> _Requisito 1_
Transcreva do trecho do documento a passagem que vai de "É um código" até "vitrine, não solução.".
> _Requisito 2_
Liste os cinco tipos de lead que, segundo o trecho do documento, o modelo de IA interpretou no QA de roleplay.
> _Requisito 3_
Traduza para o inglês esta frase do trecho do documento: "A correção não foi trocar de modelo nem reescrever código: foi recalibrar a política de condução na configuração."
━━━ Trecho do documento ━━━
Toda IA erra. A pergunta não é se, é o que existe depois do erro. Numa consultoria que sabe o que está fazendo, existe alguém revendo conversa real, um jeito de perceber o padrão de erro antes dele virar reclamação de cliente, e um processo pra corrigir a configuração — não o código todo, a regra específica que falhou. Isso é trabalho offline, com humano aprovando a mudança antes dela valer: a IA não se reescreve sozinha da noite pra o dia, porque isso seria perder o controle do que ela pode e não pode afirmar. Se ninguém souber te explicar quem olha o erro depois que ele acontece, não existe supervisão — existe torcida.
É um código replicável e mantido, ou uma gambiarra que só ela entende?
Pergunta técnica, mas com efeito prático enorme: se a sua solução só funciona porque um freelancer específico lembra de cada ajuste que fez, ela quebra no dia em que ele sumir. O jeito certo é um motor único, testado, com a parte que muda por empresa isolada em configuração — não um código torto reescrito do zero pra cada cliente. Pergunte direto: "se eu precisar trocar de fornecedor, alguém mais consegue mexer nisso?". Silêncio ou enrolação é resposta.
Ela garante que "a IA faz tudo sozinha"?
Se garantir, é a hora de levantar e ir embora. É a isca clássica de quem quer fechar rápido escondendo que toda IA que funciona bem tem gente desenhando a política de condução, testando com casos difíceis antes de ir ao ar e corrigindo depois. Quem promete autonomia total sem supervisão te vendeu vitrine, não solução.
A primeira versão do agente que eu mesmo opero no WhatsApp da Estefani & Co foi desenhada de propósito passiva — sem pressa de marcar reunião, pra não soar vendedor insistente. Na prática, o agente ficava preso fazendo pergunta atrás de pergunta e nunca chegava a lugar nenhum. Isso só apareceu porque, antes de soltar pra lead real, rodei um QA de roleplay: um modelo de IA no papel de cinco tipos diferentes de lead — o que já sabe a dor e quer terceirizar, o perdido sem saber o que quer, o que já pede a oferta de entrada, o que pergunta preço na primeira mensagem, o curioso sem negócio de verdade — conversando com o agente real. O travamento apareceu nítido nas cinco simulações. A correção não foi trocar de modelo nem reescrever código: foi recalibrar a política de condução na configuração. Toda afirmação de preço e prazo que esse agente faz hoje só sai porque o fato está escrito em dois lugares — na trava que valida antes de responder e no material que ele consulta pra gerar a frase. Sem isso, e sem o roleplay antes de ir ao ar, o defeito ia aparecer na frente de quem realmente importa: o lead de verdade.
━━━ Entradas extraídas ━━━
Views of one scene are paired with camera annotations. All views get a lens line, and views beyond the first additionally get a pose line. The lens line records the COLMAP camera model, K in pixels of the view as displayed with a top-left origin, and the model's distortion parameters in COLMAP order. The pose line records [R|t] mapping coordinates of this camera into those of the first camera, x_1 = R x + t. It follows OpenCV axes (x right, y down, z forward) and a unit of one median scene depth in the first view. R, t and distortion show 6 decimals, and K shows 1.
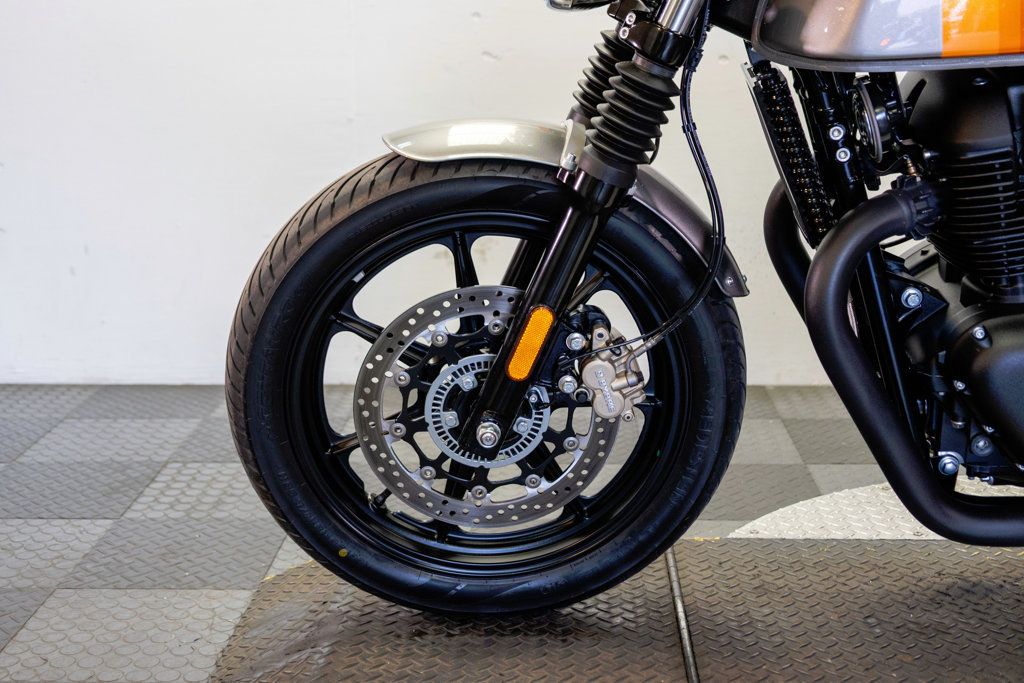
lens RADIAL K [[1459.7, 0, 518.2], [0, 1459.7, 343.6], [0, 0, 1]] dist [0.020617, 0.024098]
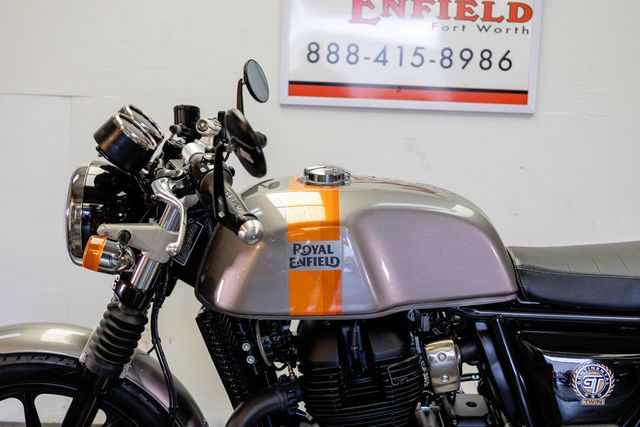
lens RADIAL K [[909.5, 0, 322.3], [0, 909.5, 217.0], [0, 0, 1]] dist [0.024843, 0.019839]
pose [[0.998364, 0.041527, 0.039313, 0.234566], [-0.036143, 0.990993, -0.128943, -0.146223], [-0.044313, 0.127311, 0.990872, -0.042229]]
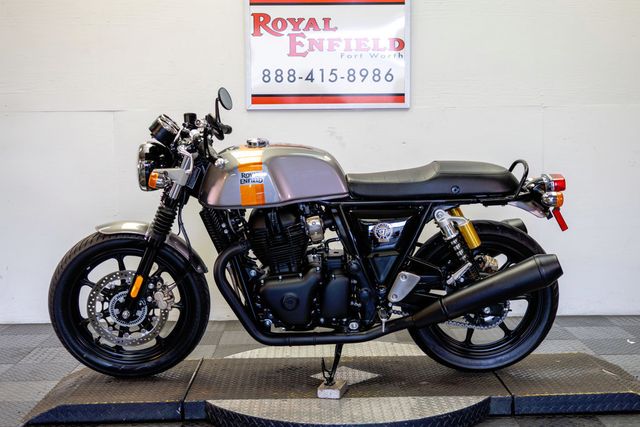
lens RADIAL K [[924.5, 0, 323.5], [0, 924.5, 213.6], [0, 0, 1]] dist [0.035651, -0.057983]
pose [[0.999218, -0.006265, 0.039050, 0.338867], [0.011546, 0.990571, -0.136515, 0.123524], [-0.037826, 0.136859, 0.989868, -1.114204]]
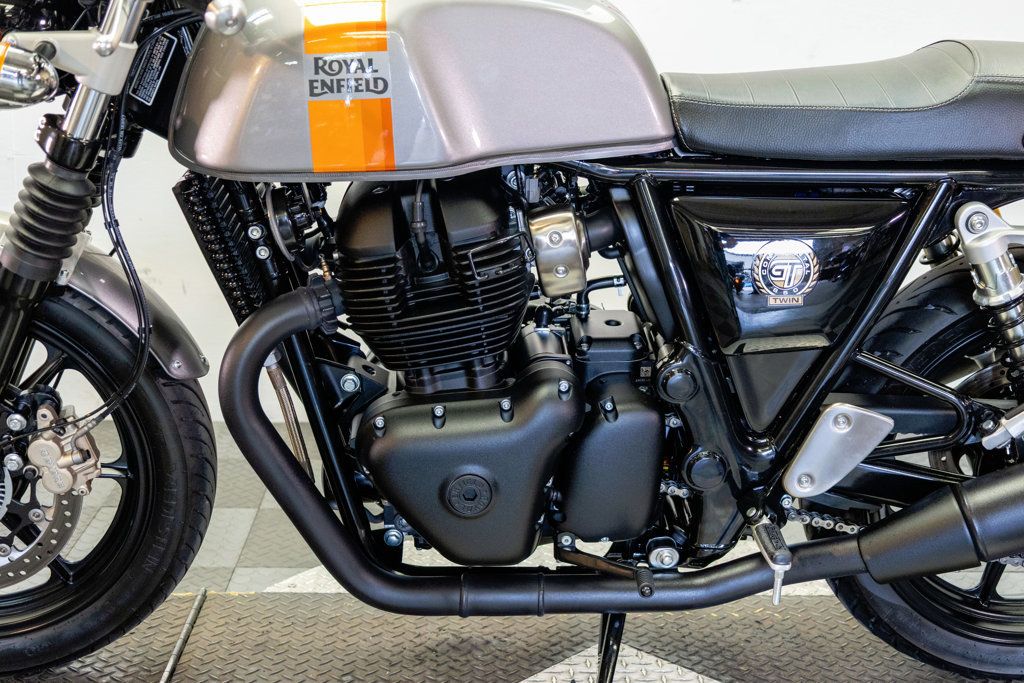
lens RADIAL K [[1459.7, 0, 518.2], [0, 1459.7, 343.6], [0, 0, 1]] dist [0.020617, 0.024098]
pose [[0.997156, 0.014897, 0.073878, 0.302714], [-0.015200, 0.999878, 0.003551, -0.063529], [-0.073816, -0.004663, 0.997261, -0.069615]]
━━━
> _Resposta do exercício 1_
É um código replicável e mantido, ou uma gambiarra que só ela entende?
Pergunta técnica, mas com efeito prático enorme: se a sua solução só funciona porque um freelancer específico lembra de cada ajuste que fez, ela quebra no dia em que ele sumir. O jeito certo é um motor único, testado, com a parte que muda por empresa isolada em configuração — não um código torto reescrito do zero pra cada cliente. Pergunte direto: "se eu precisar trocar de fornecedor, alguém mais consegue mexer nisso?". Silêncio ou enrolação é resposta.
Ela garante que "a IA faz tudo sozinha"?
Se garantir, é a hora de levantar e ir embora. É a isca clássica de quem quer fechar rápido escondendo que toda IA que funciona bem tem gente desenhando a política de condução, testando com casos difíceis antes de ir ao ar e corrigindo depois. Quem promete autonomia total sem supervisão te vendeu vitrine, não solução.

> _Resposta do exercício 2_
- o que já sabe a dor e quer terceirizar
- o perdido sem saber o que quer
- o que já pede a oferta de entrada
- o que pergunta preço na primeira mensagem
- o curioso sem negócio de verdade

> _Resposta do exercício 3_
The fix was not to switch models or rewrite code: it was to recalibrate the steering policy in the configuration.